Dr. Bettis-Outland had harbored a desire to become a professor since her MBA studies. Observing those teachers she admired most, she concluded it would be best to first work in corporate America for several years. That way, she reasoned, she would garner a collection of useful stories to share with her students.
But now she also wanted to tell other kinds of stories— like “Rock-a-bye Baby” and “Twinkle, Twinkle Little Star.”
The timing, the urge to enter academia, and the demands of parenthood had all aligned, and Dr. Bettis-Outland started exploring the ins and outs of becoming a doctoral student. The first thing she heard—and the recurring theme she would hear— was how difficult and stressful it was for anyone, and especially a new mother, to pursue a business Ph.D.
But Dr. Bettis-Outland had a broader perspective from all those years of business travel. After routinely crisscrossing the country each week—California today, the East Coast tomorrow—the stress and challenge of a doctoral program couldn’t be that intimidating. After all, she would get to do all the work in just one city. Looking at it from that angle, she realized she might not find it so tough after all.
To learn more about the path to a business professorship, Dr. Bettis-Outland attended a PhD Project conference. She left excited and “on fire,” she remembers. She also left the conference early to fly home for a party—her son Elliot’s first birthday.

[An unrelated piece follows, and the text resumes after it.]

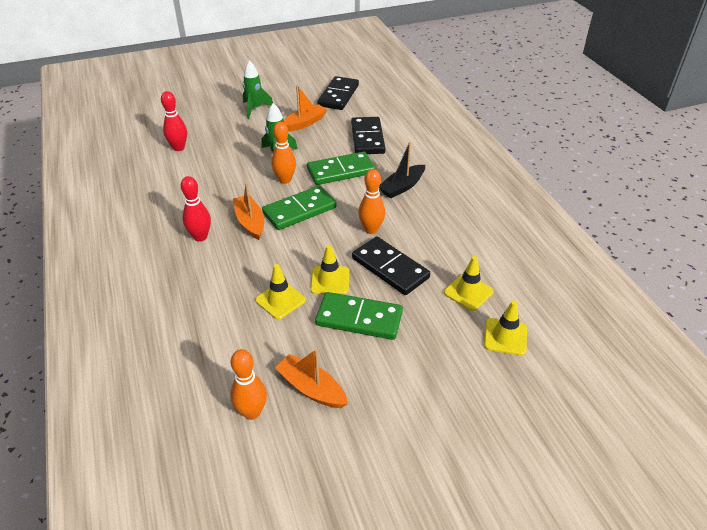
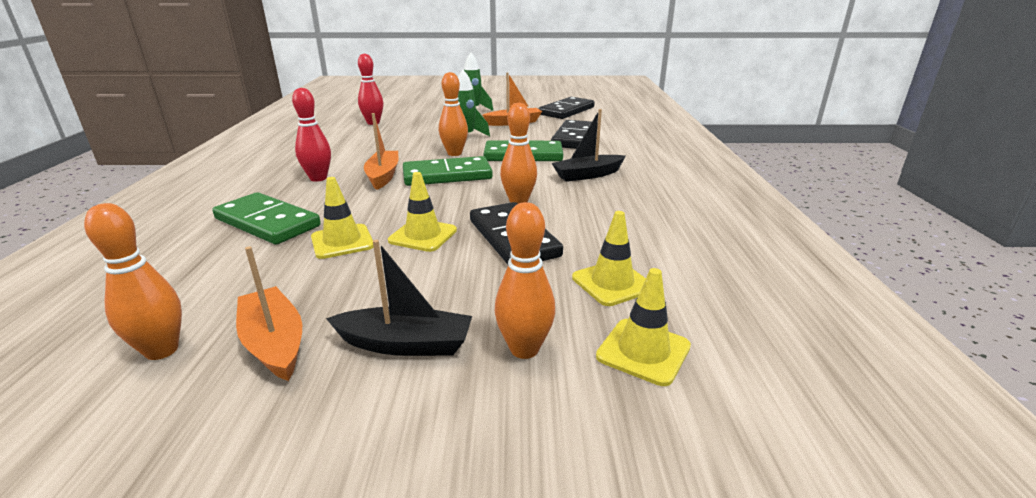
camera: 20 degrees right, 15 degrees down
(359, 319) = (424, 279): green domino -> green domino (267, 222)
(384, 368) = (405, 344): none -> black boat
(447, 352) = (524, 349): none -> orange bowling pin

In the following weeks, though, she took and retook the GMAT exam, left her job to devote her energy to entering a doctoral program, and began the ritual of applying to schools. “In retrospect, leaving a good job with a one-year-old child was crazy,” she recalls, “but sometimes life just works out.”
Dr. Bettis-Outland was accepted by one of the schools she coveted most. Her program included an attractive option to take some coop classes at a cross-town university, Georgia State University. To her surprise, she found that State’s doctoral program was more attuned to her interests than the one in which she was enrolled. She decided to seek a transfer. Then, around that time, personal tragedy struck: her marriage unraveled. “I was divorcing my husband and my school at the same time,” she says. “It was a very stressful time, but I just felt that things were going to work out.” Friends and peers she made through The PhD Project called in with words of encouragement constantly. “They were the ones who sustained me,” she says. She switched institutions without missing a day of study.
Compounding her challenge, Dr. Bettis-Outland suffered an accident and broke her leg in the semester before comprehensive exams. Getting to school now seemed impossible. She reached out again to a PhD Project colleague— someone also at Georgia State, Constance Porter. Dr. Porter, intently pursuing her own doctorate, squeezed in time to drive her friend to and from class each day, and even to pitch in with picking up Elliot, then seven, on occasion. The leg, the child, and the doctoral student’s dreams all came through the challenge intact. That semester, Dr. Bettis-Outland never missed a class— and was never even late.
Dr. Bettis-Outland is now a professor at the University of West Florida. “Getting through took a whole lot of faith and a lot of friends,” she says. “Looking back, I was too busy to know what I was doing was crazy. I was used to challenges, and I never paid attention to the negatives.”
Having confined the challenges to just one locale, Dr. Bettis-Outland took them on one at a time and conquered them. Not having to step on an airplane made it all seem do-able.
The dream continues…
Dr. Bettis-Outland successfully balances work with life in one location: Pensacola, Florida. 2008 was a standout year for her: she was named Outstanding Faculty Member of the Year by her university’s Marketing and Logistics Association, was co-editor of the Journal of Business and Industrial Marketing’s special issue on trade show marketing, and received a summer research grant from her university. In 2008, she was elevated from vice chair to co-chair of the American Marketing Association’s Relationship Marketing Special Interest Group. She has published three articles and many conference proceedings and presentations since 2003, having overcome the challenge of a hurricane destroying her home in 2004 and forcing her into temporary housing for two years.